The Biden-Harris Administration recently called on schools to implement high-quality tutoring to help students overcome learning disruptions caused by the COVID pandemic.
The administration has urged schools to utilize the $122 billion in funding through the American Rescue Plan to launch high-quality tutoring, summer learning and enrichment, and afterschool programs.
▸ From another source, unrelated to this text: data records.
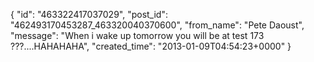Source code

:  {
   "id": "463322417037029",
   "post_id": "462493170453287_463320040370600",
   "from_name": "Pete Daoust",
   "message": "When i wake up tomorrow you will be at test 173 ???....HAHAHAHA",
   "created_time": "2013-01-09T04:54:23+0000"
 }
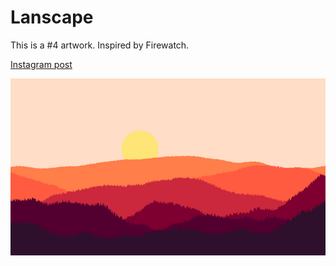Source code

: # Lanscape
This is a #4 artwork. Inspired by Firewatch.

[Instagram post](https://www.instagram.com/p/BkVIkrjBcVR)

![](https://github.com/nshaikhinurov/Processing/blob/dev/4.%20Landscape/Landscape/images/Landscape.jpg "Landscape")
The administration has also launched the National Partnership for Student Success (NPSS), which aims to provide students with an additional 250,000 tutors and mentors over the next three years.
Tutoring researchers were pleased by the attention the administration is giving to tutoring but advised school leaders to make sure to implement evidence-based tutoring interventions.
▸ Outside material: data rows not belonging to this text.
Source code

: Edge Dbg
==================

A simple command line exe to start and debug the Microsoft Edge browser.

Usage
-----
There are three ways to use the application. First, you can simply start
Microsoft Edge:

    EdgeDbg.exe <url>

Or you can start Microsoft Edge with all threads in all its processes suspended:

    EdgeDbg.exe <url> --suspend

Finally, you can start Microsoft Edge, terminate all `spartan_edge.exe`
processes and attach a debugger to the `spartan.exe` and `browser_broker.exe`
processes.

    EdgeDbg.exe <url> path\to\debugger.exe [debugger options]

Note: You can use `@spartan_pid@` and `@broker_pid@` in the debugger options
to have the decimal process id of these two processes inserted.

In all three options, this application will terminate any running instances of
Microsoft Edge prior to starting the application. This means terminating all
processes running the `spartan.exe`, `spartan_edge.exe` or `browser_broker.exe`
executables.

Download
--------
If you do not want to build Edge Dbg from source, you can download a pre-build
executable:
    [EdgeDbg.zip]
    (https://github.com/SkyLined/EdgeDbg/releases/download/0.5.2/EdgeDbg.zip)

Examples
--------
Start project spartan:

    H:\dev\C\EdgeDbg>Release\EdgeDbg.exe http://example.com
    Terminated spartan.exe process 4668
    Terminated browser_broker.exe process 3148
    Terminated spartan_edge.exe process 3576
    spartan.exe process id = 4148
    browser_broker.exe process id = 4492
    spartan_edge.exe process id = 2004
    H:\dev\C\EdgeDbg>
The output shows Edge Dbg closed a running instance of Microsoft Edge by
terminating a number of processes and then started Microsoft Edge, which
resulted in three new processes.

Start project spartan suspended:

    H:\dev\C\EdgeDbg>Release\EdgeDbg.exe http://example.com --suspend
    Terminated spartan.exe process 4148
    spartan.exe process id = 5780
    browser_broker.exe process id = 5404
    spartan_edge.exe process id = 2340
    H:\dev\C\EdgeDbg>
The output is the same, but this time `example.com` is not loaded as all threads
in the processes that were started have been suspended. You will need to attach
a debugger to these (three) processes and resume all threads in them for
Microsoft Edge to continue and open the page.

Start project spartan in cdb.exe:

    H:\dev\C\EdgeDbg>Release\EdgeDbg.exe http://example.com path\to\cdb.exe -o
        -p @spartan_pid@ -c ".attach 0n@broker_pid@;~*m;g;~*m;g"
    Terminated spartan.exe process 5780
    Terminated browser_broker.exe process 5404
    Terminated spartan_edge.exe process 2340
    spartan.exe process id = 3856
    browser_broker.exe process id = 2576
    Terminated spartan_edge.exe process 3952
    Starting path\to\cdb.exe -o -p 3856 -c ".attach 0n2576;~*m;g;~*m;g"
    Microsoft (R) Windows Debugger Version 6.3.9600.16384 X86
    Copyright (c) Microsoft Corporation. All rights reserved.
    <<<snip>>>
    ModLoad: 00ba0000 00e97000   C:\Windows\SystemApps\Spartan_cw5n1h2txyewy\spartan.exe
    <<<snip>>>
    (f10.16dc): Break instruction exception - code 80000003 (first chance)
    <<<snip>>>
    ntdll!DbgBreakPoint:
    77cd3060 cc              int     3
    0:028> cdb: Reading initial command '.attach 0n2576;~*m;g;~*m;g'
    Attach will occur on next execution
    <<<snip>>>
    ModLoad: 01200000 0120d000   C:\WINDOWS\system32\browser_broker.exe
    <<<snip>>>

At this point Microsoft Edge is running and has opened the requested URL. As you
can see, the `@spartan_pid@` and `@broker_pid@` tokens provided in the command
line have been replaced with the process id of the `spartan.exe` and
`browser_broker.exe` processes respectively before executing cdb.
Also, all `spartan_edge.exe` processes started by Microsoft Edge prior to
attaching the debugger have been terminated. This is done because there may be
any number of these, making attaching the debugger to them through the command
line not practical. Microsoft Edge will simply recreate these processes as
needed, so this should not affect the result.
What This Means for Tutoring
Matthew Kraft, an associate professor of Education & Economics at Brown University who has studied tutoring extensively, says the administration’s public support of tutoring is a step in the right direction. “The federal government has a really important role to play in convening all the actors that are involved in this effort, in helping to support research that identifies best practices, and helping to fund these efforts,” he says.
The Biden-Harris Administration announcement noted that, “Research has consistently shown that high-quality tutoring programs of a range of durations can produce about five months of additional learning,” and that the best programs “provide tutoring three times per week, for 30 minutes each day, and use teachers and well-trained volunteers.”
Among the research cited for this initiative is a 2020 review of 100 studies conducted by Abdul Latif Jameel Poverty Action Lab North America at MIT, which found that tutoring programs yield consistent and substantial positive impacts on learning outcomes.
Vincent Quan, co-executive director of J-PAL North America and a co-author of the 2020 review, is pleased that the administration is giving tutoring this attention. “We conducted this review paper a couple of years ago, and really came to the conclusion after looking at all of these rigorous studies, that tutoring, when implemented effectively, has been shown to be a consistently successful strategy to help students catch up,” he says.
Potential Road Bumps
Despite his overall support for the initiative, Kraft is concerned that developing a pool of up to 250,000 tutors is too focused on recruiting volunteers. “I think volunteers have a role to play, but I'm skeptical of efforts to scale tutoring that exclusively rely on volunteers,” he says.
How tutoring will be funded long-term is also a concern. “One thing to note is that it's not new or additional funding on top of the existing ARP funding, it's support and direction for how to best leverage that existing funding,” Kraft says. “I think having a sustained program really will require substantial financial investments in a workforce that you pay competitive wages for that you compliment with other sources, like community volunteers, college work-study, and AmeriCorps members.”
The J-PAL North American Review found that professional- or teacher-led tutoring programs tend to be more effective than volunteer- or parent-led tutoring programs, however, volunteer- and parent-led tutoring is still effective. “We suspect that [tutors in] professional-led tutoring programs have more robust training,” Quan says.
Whether it utilizes volunteers or professionals, a successful tutoring program requires support and resources. “There are considerations related to recruitment of tutors, training of tutors, how do you structure a school day to actually have a tutoring session built-in,” Quan says. “If those types of more nitty-gritty operational details are not being considered, there's a high probability that these programs are not going to be implemented well, and they're not going to live up to their promise.”
Other Questions and Challenges with Tutoring Implementation
While there is a great deal of research supporting the efficacy of in-person, high-frequency tutoring, there is less research on the potential technology can play in tutoring. Artificial intelligence programs that can respond to students’ learning needs as well as virtual tutoring and on-demand tutoring may work but are not as well-studied as in-person tutoring, Quan says. “We would really encourage people to continue to experiment and evaluate these types of programs, so we know later on if these types of initiatives have been making a difference,” he says.
In addition to tutoring, the Biden-Harris Administration’s initiative focuses on afterschool and summer programs, which historically have been more difficult to implement. “There's no doubt that those can be impactful and meaningful for kids, but I think that is a harder thing to do well, and the research really shows quite mixed results,” Kraft says. “Our mental framework about what we want to spend our time doing after school or during the summer changes, and I think it's really a more of an uphill battle to do core academic work in those settings. So I would hope that most of the emphasis here lands on integrating tutoring and mentoring into the school day.”